I was young then.  And didn't know anything. 

Fast forward to my life about one year ago...Ben and I had planned to plan a wedding and a honeymoon without any mishaps.  Then my kidneys decided to fail completely and I started this blog. YAY!

Here's the point.  Back in the day, I was wrong.  The type of "planning" that I was subscribing to was unhealthy.  It was based on the idea that if I wrote out some type of line-by-line, number-by-number schedule for how every aspect, hour and minute of my life was going to go, it would most certainly go that way.  The type of planning that I was doing was based on the assumption that if you have a plan or a goal in life, nothing bad can ever happen to you.  

That type of mess right there, is just wrong.  Because everyone knows that even the best laid plans can go awry.  Really sometimes you can have a plan, and it can come to fruition.  And sometimes, God wants to use you for something else. 

~

Back to why I wrote this blog post.  I bought a planner.  And planning is something that I kind of gave up on about a year and a half ago. I felt like, "Why even plan anything if shit is just gonna happen to you when you don't want it to?" 

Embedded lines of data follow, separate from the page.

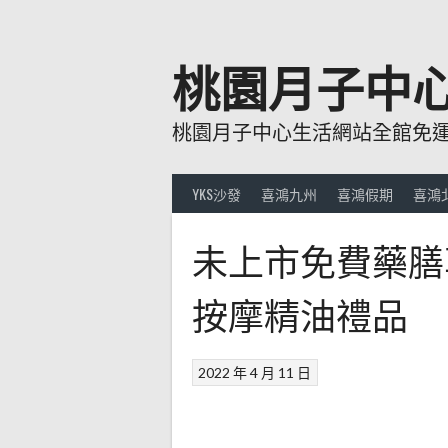
跳
至
主
桃園月子中
要
內
桃園月子中心生活網站全館免運費
容
YKS沙發
喜鴻九州
喜鴻假期
喜鴻
未上市免費藥膳
按摩精油禮品
2022 年 4 月 11 日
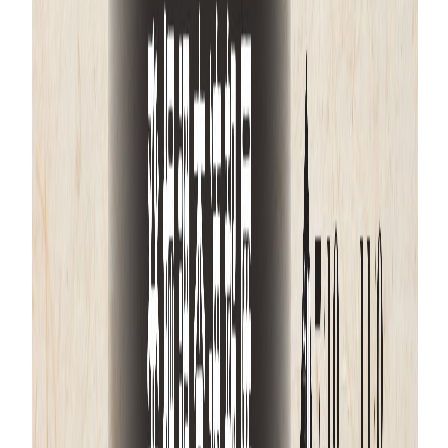
サイト内検索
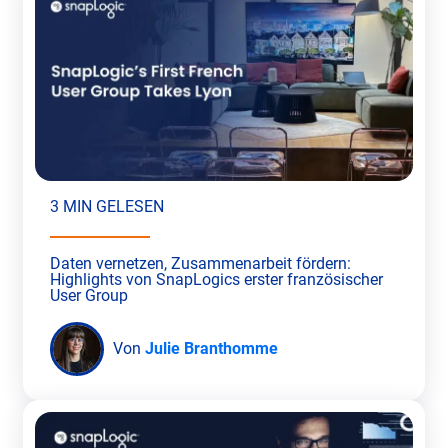
3 MIN GELESEN
Daten vernetzen, Zusammenarbeit fördern:
Highlights von SnapLogics erster französischer
User Group
Von
Julie Branthomme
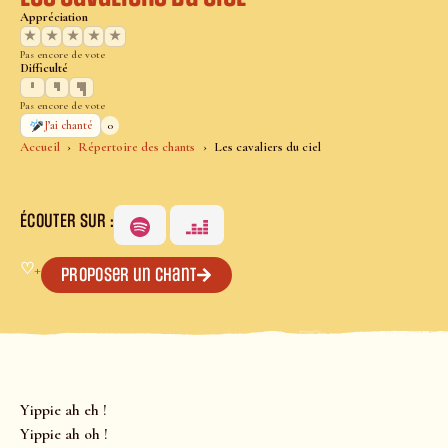
Appréciation
★
★
★
★
★
Pas encore de vote
Difficulté
Pas encore de vote
0
J’ai chanté
Accueil
Répertoire des chants
Les cavaliers du ciel
ÉCOUTER SUR :
♡
+
Proposer un chant
Yippie ah eh !
Yippie ah oh !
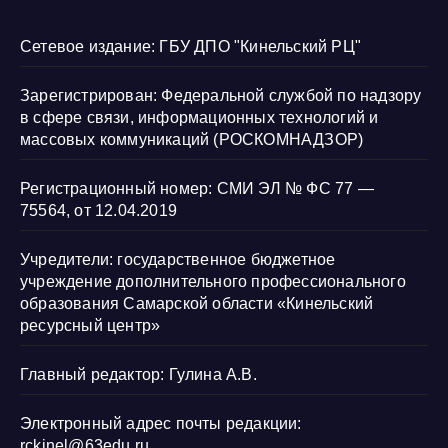
Сетевое издание: ГБУ ДПО "Кинельский РЦ"
Зарегистрирован: Федеральной службой по надзору
в сфере связи, информационных технологий и
массовых коммуникаций (РОСКОМНАДЗОР)
Регистрационный номер: СМИ ЭЛ № ФС 77 —
75564, от 12.04.2019
Учредители: государственное бюджетное
учреждение дополнительного профессионального
образования Самарской области «Кинельский
ресурсный центр»
Главный редактор: Гулина А.В.
Электронный адрес почты редакции:
rckinel@63edu.ru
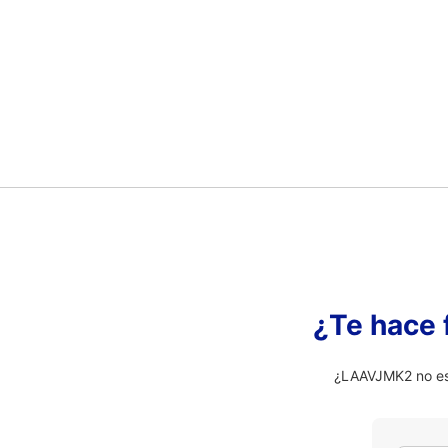
¿Te hace 
¿LAAVJMK2 no es 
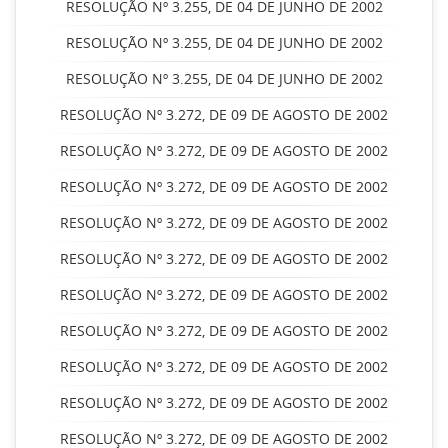
RESOLUÇÃO Nº 3.255, DE 04 DE JUNHO DE 2002
RESOLUÇÃO Nº 3.255, DE 04 DE JUNHO DE 2002
RESOLUÇÃO Nº 3.255, DE 04 DE JUNHO DE 2002
RESOLUÇÃO Nº 3.272, DE 09 DE AGOSTO DE 2002
RESOLUÇÃO Nº 3.272, DE 09 DE AGOSTO DE 2002
RESOLUÇÃO Nº 3.272, DE 09 DE AGOSTO DE 2002
RESOLUÇÃO Nº 3.272, DE 09 DE AGOSTO DE 2002
RESOLUÇÃO Nº 3.272, DE 09 DE AGOSTO DE 2002
RESOLUÇÃO Nº 3.272, DE 09 DE AGOSTO DE 2002
RESOLUÇÃO Nº 3.272, DE 09 DE AGOSTO DE 2002
RESOLUÇÃO Nº 3.272, DE 09 DE AGOSTO DE 2002
RESOLUÇÃO Nº 3.272, DE 09 DE AGOSTO DE 2002
RESOLUÇÃO Nº 3.272, DE 09 DE AGOSTO DE 2002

Well, over the past six months, and as the year started to come to a close, I began to feel overwhelming DISORGANIZED.  Yes, I'd been living a summer of carefree happiness, doing things on a whim, paying the bills if I felt like it, and then going to bed at 1 A.M. on a weeknight when there were still dishes everywhere and two full baskets of dirty laundry. Eventually, doing all that and not having a plan for getting shit done, started to make me feel really crappy, like less of an adult, and more like I was losing control of my life than having a chronic ever made me feel.  Writing my to-do lists and appointments on scrap pieces of computer paper and the corners of my journal just wasn't cutting it. 

So I broke down, I guess you can say, and realized that I need a some sort of book, notebook, lined paper sandwiched between to pieces of cardboard, where I can safely store reminders and notes and calendars of events.  

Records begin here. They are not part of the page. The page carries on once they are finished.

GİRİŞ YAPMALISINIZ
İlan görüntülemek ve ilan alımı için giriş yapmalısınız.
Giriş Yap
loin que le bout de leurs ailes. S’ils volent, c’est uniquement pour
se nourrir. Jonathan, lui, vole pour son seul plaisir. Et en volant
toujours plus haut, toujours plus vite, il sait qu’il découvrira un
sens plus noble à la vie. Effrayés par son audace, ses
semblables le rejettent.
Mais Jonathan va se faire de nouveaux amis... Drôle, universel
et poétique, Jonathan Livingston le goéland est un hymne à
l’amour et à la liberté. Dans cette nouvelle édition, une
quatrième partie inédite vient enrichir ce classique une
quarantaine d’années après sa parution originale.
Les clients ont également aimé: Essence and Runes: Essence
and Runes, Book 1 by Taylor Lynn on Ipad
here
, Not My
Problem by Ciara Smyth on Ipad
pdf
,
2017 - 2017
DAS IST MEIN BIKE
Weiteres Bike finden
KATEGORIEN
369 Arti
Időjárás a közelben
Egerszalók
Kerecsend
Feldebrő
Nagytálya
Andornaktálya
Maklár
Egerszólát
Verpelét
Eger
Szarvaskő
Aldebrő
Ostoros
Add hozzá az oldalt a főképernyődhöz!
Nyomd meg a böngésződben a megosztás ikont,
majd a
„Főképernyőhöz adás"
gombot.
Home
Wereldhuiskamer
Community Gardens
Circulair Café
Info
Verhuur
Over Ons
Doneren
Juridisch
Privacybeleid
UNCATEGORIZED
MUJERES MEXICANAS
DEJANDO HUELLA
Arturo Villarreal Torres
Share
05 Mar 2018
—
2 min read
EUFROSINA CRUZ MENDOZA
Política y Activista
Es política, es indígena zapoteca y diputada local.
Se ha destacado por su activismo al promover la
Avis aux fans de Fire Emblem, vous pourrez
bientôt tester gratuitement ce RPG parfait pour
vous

Before I actually purchased my planner, I talked to my dear goals-oriented friend across the world in Asia about what he thought I should do. Whether paying money and investing any more time in having a planner was something I should even jump back into doing, considering the impact it had on me when I was just a teenager.  I just about lost my mind trying to plan things out all those years ago. I didn't want to fall into being a control freak again.  I didn't want to find myself, at the end of the year saying once again, that I told God my plans and he laughed...and laughed...and laughed.

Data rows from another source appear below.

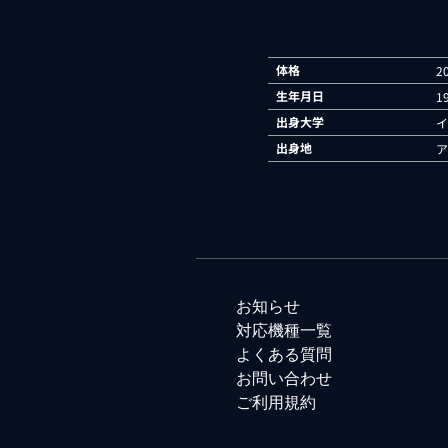
体格
2
生年月日
1
出身大学
イ
出身地
ア
お知らせ
対応機種一覧
よくある質問
お問い合わせ
ご利用規約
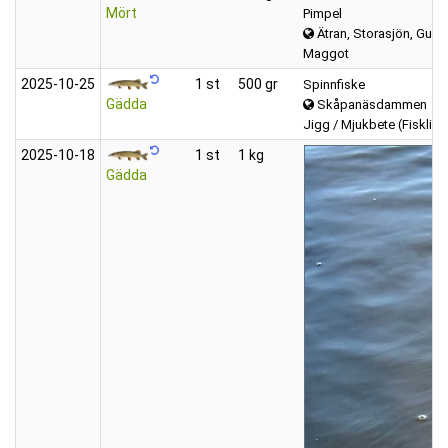
Mört
Pimpel
Ätran, Storasjön, Gumm
Maggot
2025‑10‑25
1 st
500 gr
Spinnfiske
Gädda
Skåpanäsdammen
Jigg / Mjukbete (Fisklik
2025‑10‑18
1 st
1 kg
Gädda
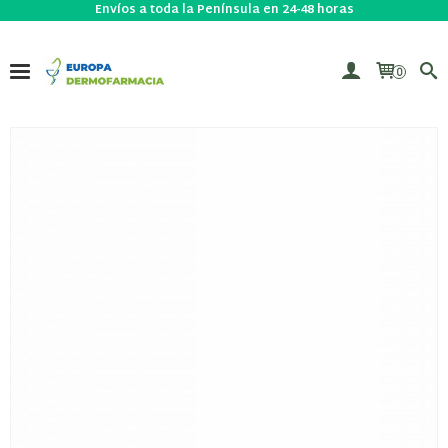
Envíos a toda la Península en 24-48 horas
0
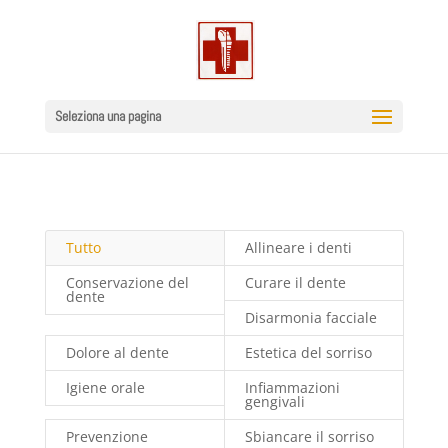
Seleziona una pagina
Tutto
Allineare i denti
Conservazione del
Curare il dente
dente
Disarmonia facciale
Dolore al dente
Estetica del sorriso
Igiene orale
Infiammazioni
gengivali
Prevenzione
Sbiancare il sorriso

My friend educated me saying:  planning is different from scheduling. And essentially, that's what my planner is.  It's a big calendar of the day, week, and month that I can use to write down things that I need to do and therefore set aside time to do it.  That's it.  That's all it is.  And guess what, if something comes up (praying for no more kidney failure) I can simply adjust.  Cross out things. Amend it. Erase it. Write something else in. Fit it on a different day.  And in the process, getting all those "need to do" things out of the way, frees up more time for me to do the things I want to do.  Like play my new bass guitar (more on that later) or..I know! Write a blog post.  See?!  

I'm confident that I won't fall back into my old habits of compulsively planning or scheduling or whatever. Now, I know that what makes someone an expert planner is being able to control a situation, but to adapt when things don't fall into place as expected and when things change.  Because things do change.  And that's OK.  That's why it's always good to write things in pencil, just in case.